Eigentlich hätten auch die Tories eine Chefin. Noch vor Jahresfrist wurde Theresa May als neue Maggie Thatcher gefeiert. Seit ihrer katastrophalen Wahlniederlage im vergangenen Juni ist sie eine «dead woman walking», wie sie der ehemalige Finanzminister George Osborne nannte. Dabei hatte May angesichts des vermeintlichen Corbyn-Kollapses der Labour Party mit einem triumphalen Wahlsieg und einer unanfechtbaren Mehrheit im Parlament gerechnet.
Stattdessen wird die Premierministerin nun in Manchester regelrecht vorgeführt. Federführend ist dabei einmal mehr Boris Johnson. Der aktuelle Aussenminister und ehemalige Bürgermeister von London ist ein hemmungsloser Opportunist und noch hemmungsloserer Populist. Im «Daily Telegraph», dem Leibblatt der Konservativen, hat er vor ein paar Wochen einen Artikel platziert, in dem er seine Brexit-Vorstellungen schildert. Dabei plädiert er für einen ultraharten Austritt und wärmt einmal mehr die Mär von den hunderten Millionen Pfund auf, die anstatt nach Brüssel ins nationale Gesundheitswesen fliessen sollen.

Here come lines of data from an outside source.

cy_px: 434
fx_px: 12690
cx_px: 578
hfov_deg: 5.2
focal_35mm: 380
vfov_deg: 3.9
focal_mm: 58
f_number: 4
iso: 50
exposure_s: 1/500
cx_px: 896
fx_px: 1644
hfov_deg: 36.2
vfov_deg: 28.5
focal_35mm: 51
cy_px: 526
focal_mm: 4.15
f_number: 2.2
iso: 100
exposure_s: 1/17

Johnson spielt ein fieses Spiel, das einzig darauf ausgerichtet ist, ihn zum Nachfolger von May zu machen. Er beteuert öffentlich seine Loylität zur Premierministerin und fällt ihr gleichzeitig bei jeder sich bietenden Gelegenheit in den Rücken. Innerhalb der Parteiführung ist er deshalb äusserst verhasst. Die Parteibasis und die Hinterbänkler jedoch lieben ihn.

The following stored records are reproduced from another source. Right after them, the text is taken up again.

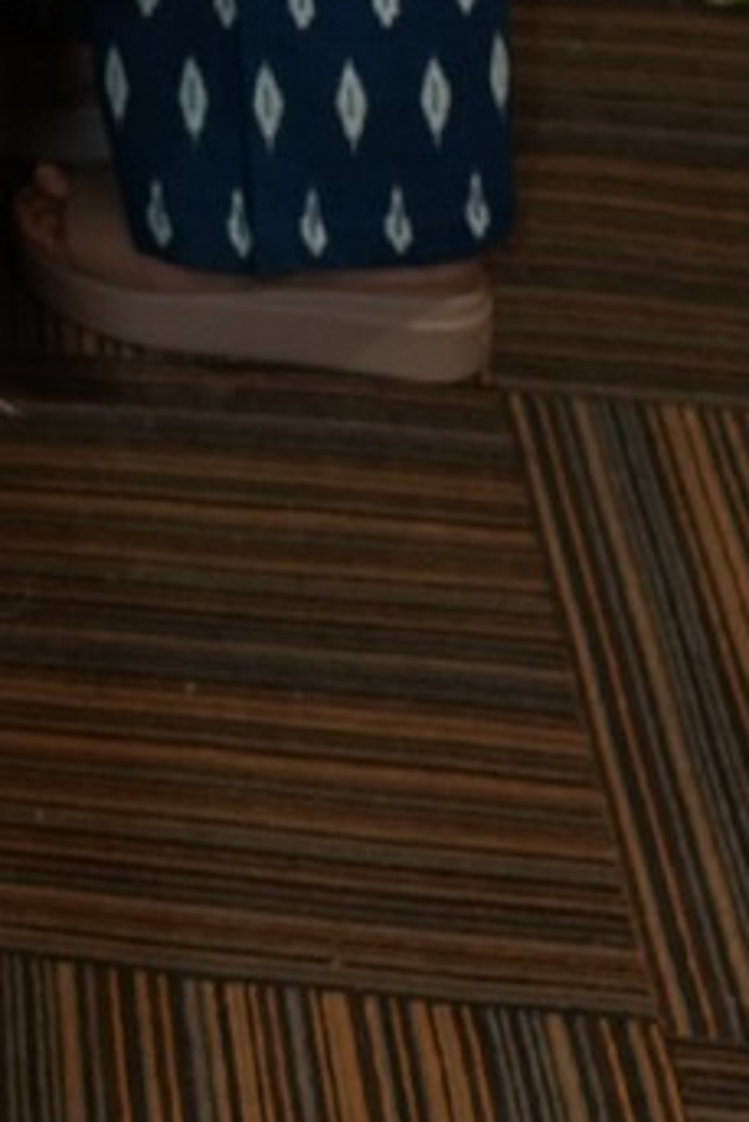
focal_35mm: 147
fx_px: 4583
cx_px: -903
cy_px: -1691
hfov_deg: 8.7
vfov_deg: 11.3
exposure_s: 1/125
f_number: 5
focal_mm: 24
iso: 1000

Premierministerin May hat zumindest teilweise erkannt, dass ihre «besser-keinen-Deal-als-ein-schlechter-Deal»-Haltung in Brüssel chancenlos ist. Sie ist deshalb bereit, nach dem beschlossen Brexit eine mindestens zwei Jahre lange Transitperiode einzuräumen, in der das Vereinigte Königreich alle Pflichten eines EU-Mitgliedes hat, aber keine Rechte. Diese realistische Einschätzung wird von Johnson gezielt untermauert, mit fatalen Folgen für das Land.
«Die rituelle Erniedrigung von Mrs May – und machen wir uns nichts vor, genau das ist es – hat Folgen, die weit über die Parteikonferenz und die Britischen Ufer reichen», stellt d’Anonca fest. «Die Austrittsverhandlungen mit der EU sind ein Härtetest selbst für eine starke Regierung. Wir aber haben eine der schwächsten Regierungen seit Menschengedenken.»
Jeremy Corbyn kann sich derweil vergnügt die Hände reiben – und warten. Auch seine Position zum Brexit ist, milde ausgedrückt, verschwommen. Das spielt keine Rolle. Dank Mays fataler Fehlspekulation muss er nur darauf achten, dass sein Image als integrer Politiker nicht gefährdet wird – und sich überlegen, wie viele Katzen er mit an die Downingstreet 10 mitnehmen will.